A nova rodada da pesquisa BTG Pactual/Nexus para a eleição presidencial de 2026, divulgada nesta segunda-feira, 29 de junho, mostra o presidente Luiz Inácio Lula da Silva (PT) numericamente à frente do senador Flávio Bolsonaro (PL) em todos os cenários testados, mas em situação de empate técnico no confronto direto de segundo turno. No principal cenário, Lula aparece com 47% das intenções de voto, contra 44% de Flávio, diferença que está dentro da margem de erro de dois pontos percentuais.
No primeiro turno, o presidente mantém a liderança com 42%, mesmo patamar da rodada anterior, enquanto Flávio aparece em segundo lugar com 34%. Na sequência, embolados, vêm o ex-governador de Goiás Ronaldo Caiado com 5%, o dirigente do MBL Renan Santos com 4% e o ex-governador de Minas Gerais Romeu Zema com 3%. Contra os demais adversários no segundo turno, Lula vence com folga: 48% a 38% diante de Zema, 47% a 39% diante de Caiado e 48% a 36% diante de Renan Santos.
O dado que organiza a cobertura é o afunilamento da disputa. Na rodada de 15 de junho, Lula tinha 49% contra 43% de Flávio, vantagem de seis pontos. Agora, a diferença caiu para três pontos, devolvendo os dois ao empate técnico. O levantamento ouviu 2.009 eleitores por telefone entre 26 e 28 de junho, tem nível de confiança de 95% e está registrado no Tribunal Superior Eleitoral sob o número BR-08521/2026. A pesquisa foi contratada pelo BTG Pactual.
A cobertura de centro, predominante no conjunto de veículos, tratou os números de forma factual e simétrica, detalhando os cenários de primeiro e segundo turno, os índices de rejeição (51% para Flávio e 49% para Lula, com Aécio Neves liderando a rejeição com 60%) e a avaliação do governo, dividida ao meio em 48% de aprovação e 48% de reprovação. Vários veículos lembraram que o campo de entrevistas ocorreu após dois fatos com potencial de impacto na eleição: a operação da Polícia Federal contra o então líder do governo no Senado, Jaques Wagner, no caso do Banco Master, e o vídeo de Michelle Bolsonaro com críticas a Flávio.
Veículos de esquerda destacaram que, apesar do empate técnico, Lula segue como o nome a ser batido, lidera o primeiro turno e vence todos os adversários no segundo. Para essa cobertura, a rejeição elevada e persistente a Flávio, em torno de 51%, indica um teto eleitoral do bolsonarismo, e o capital político de Jair Bolsonaro encontra resistência fora da base mais fiel da direita.

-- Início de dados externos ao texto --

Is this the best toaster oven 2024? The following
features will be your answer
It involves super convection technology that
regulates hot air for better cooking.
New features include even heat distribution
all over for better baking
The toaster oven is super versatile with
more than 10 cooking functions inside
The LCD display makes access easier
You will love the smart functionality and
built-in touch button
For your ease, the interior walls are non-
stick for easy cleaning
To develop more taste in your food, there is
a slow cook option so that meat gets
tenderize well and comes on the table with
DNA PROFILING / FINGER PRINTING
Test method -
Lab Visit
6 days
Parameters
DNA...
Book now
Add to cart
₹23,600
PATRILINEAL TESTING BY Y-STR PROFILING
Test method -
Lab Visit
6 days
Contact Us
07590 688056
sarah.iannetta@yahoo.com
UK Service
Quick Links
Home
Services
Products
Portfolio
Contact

Parte desses veículos enquadrou a disputa de outubro como defesa da democracia e da soberania nacional, e ressaltou a articulação da pré-campanha petista, como o palanque em São Paulo com Fernando Haddad, Marina Silva e Simone Tebet.
Veículos de direita enfatizaram o movimento contrário: Flávio Bolsonaro encostou em Lula, reduziu a diferença pela metade e se mostra competitivo mesmo após episódios adversos. Para essa leitura, a vantagem de Lula é numérica e estatisticamente frágil, e o senador consolida-se como a principal alternativa do campo conservador, com desempenho forte entre evangélicos, onde vence Lula por 60% a 32%. A polarização entre lulismo e bolsonarismo, segundo essa cobertura, segue como o eixo central da eleição.

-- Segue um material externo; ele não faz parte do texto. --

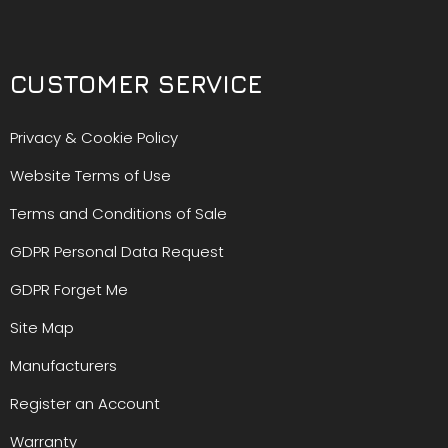
CUSTOMER SERVICE
Privacy & Cookie Policy
Website Terms of Use
Terms and Conditions of Sale
GDPR Personal Data Request
GDPR Forget Me
Site Map
Manufacturers
Register an Account
Warranty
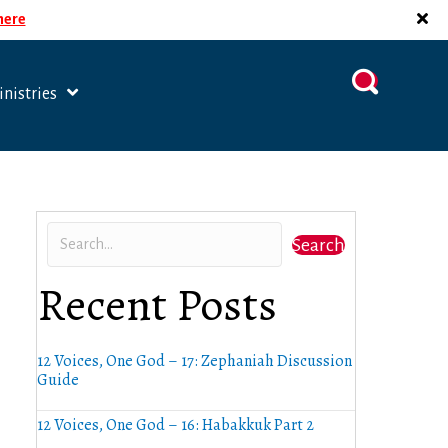
 here
nistries
Search
Recent Posts
12 Voices, One God – 17: Zephaniah Discussion
Guide
12 Voices, One God – 16: Habakkuk Part 2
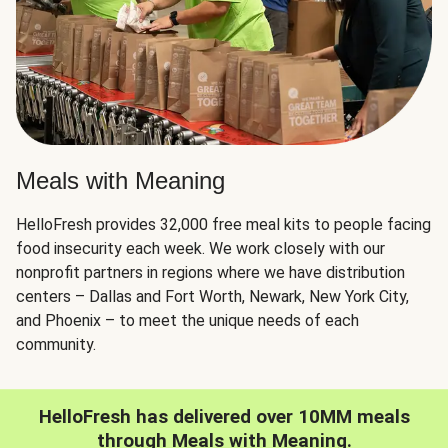
Meals with Meaning
HelloFresh provides 32,000 free meal kits to people facing
food insecurity each week. We work closely with our
nonprofit partners in regions where we have distribution
centers – Dallas and Fort Worth, Newark, New York City,
and Phoenix – to meet the unique needs of each
community.
HelloFresh has delivered over 10MM meals
through Meals with Meaning.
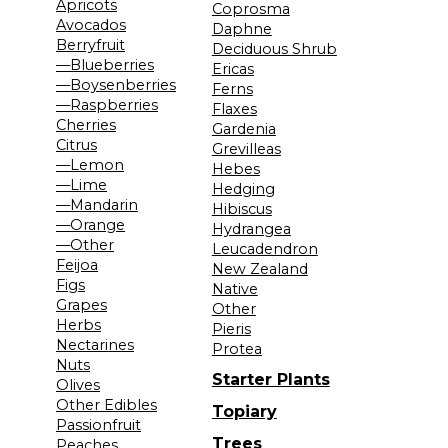
Apricots
Coprosma
Avocados
Daphne
Berryfruit
Deciduous Shrub
—Blueberries
Ericas
—Boysenberries
Ferns
—Raspberries
Flaxes
Cherries
Gardenia
Citrus
Grevilleas
—Lemon
Hebes
—Lime
Hedging
—Mandarin
Hibiscus
—Orange
Hydrangea
—Other
Leucadendron
Feijoa
New Zealand
Figs
Native
Grapes
Other
Herbs
Pieris
Nectarines
Protea
Nuts
Starter Plants
Olives
Other Edibles
Topiary
Passionfruit
Trees
Peaches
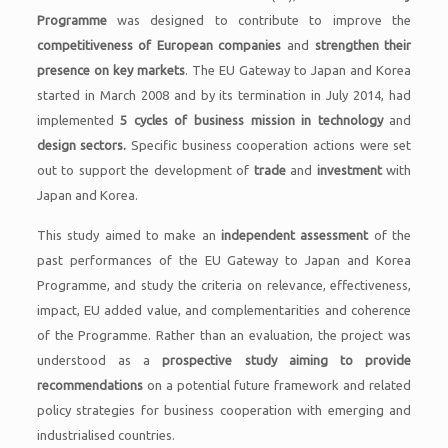
Programme
was designed to contribute to improve the
competitiveness of European companies
and
strengthen their
presence on key markets
. The EU Gateway to Japan and Korea
started in March 2008 and by its termination in July 2014, had
implemented
5 cycles of business mission in technology
and
design sectors.
Specific business cooperation actions were set
out to support the development of
trade
and
investment
with
Japan and Korea.
This study aimed to make an
independent assessment
of the
past performances of the EU Gateway to Japan and Korea
Programme, and study the criteria on relevance, effectiveness,
impact, EU added value, and complementarities and coherence
of the Programme. Rather than an evaluation, the project was
understood as a
prospective study
aiming to provide
recommendations
on a potential future framework and related
policy strategies for business cooperation with emerging and
industrialised countries.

O que ainda não se sabe é como o eleitorado independente, apontado por analistas como o campo de batalha decisivo, vai se comportar até outubro. Permanece em aberto o efeito de médio prazo do caso do Banco Master sobre os dois grupos políticos, o desfecho da crise familiar no bolsonarismo e em que medida a pré-campanha de Lula conseguirá converter a liderança numérica em vantagem confortável. A própria pesquisa lembra que a intenção de voto mede o momento da coleta, não o resultado da eleição.

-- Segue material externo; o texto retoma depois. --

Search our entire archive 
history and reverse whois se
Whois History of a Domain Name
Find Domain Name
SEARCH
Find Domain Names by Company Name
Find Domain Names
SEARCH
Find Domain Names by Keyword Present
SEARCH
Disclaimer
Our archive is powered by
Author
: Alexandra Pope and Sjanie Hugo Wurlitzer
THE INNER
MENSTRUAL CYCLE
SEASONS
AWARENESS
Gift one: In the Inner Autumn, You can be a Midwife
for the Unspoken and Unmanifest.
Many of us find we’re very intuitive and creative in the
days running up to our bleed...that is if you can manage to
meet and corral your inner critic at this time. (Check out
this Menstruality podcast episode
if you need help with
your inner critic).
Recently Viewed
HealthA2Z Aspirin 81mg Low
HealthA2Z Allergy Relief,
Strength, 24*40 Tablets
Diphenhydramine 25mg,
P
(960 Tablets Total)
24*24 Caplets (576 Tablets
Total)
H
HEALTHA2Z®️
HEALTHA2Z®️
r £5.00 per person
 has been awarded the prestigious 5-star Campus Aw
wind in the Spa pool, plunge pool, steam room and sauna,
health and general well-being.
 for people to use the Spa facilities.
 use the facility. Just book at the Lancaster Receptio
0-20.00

Esquerda, centro e direita concordam que Lula lidera numericamente a corrida presidencial de 2026 no primeiro e no segundo turno, e que o confronto direto com Flávio Bolsonaro (47% a 44%) está em empate técnico, dentro da margem de erro. Todos reconhecem que a vantagem de Lula caiu de seis para três pontos desde 15 de junho.
Como cada lado cobriu
Veículos com viés à esquerda
Veículo progressista; o recorte editorial destaca a rejeição de 51% a Flávio como 'patamar elevado de resistência', enquadramento favorável ao campo da esquerda. Dados são factuais, mas a seleção do ângulo sinaliza LEFT.
Perspectivas omitidas
Revista Fórum: dados precisos, mas o enquadramento ('Pesadelo do clã', 'herdar o espólio eleitoral da extrema direita', 'furar o bloqueio de Lula') é claramente favorável ao campo da esquerda. LEFT.
Perspectivas omitidas
CartaCapital: dados precisos, mas o texto e o box institucional enquadram a eleição como 'futuro democrático em jogo' e 'ameaça bolsonarista'. Enquadramento progressista marcado: LEFT.
CartaCapital: recorte factual por religião, mas o veículo progressista e o box institucional ('combate à desigualdade', 'democracia digna do nome') marcam o enquadramento LEFT.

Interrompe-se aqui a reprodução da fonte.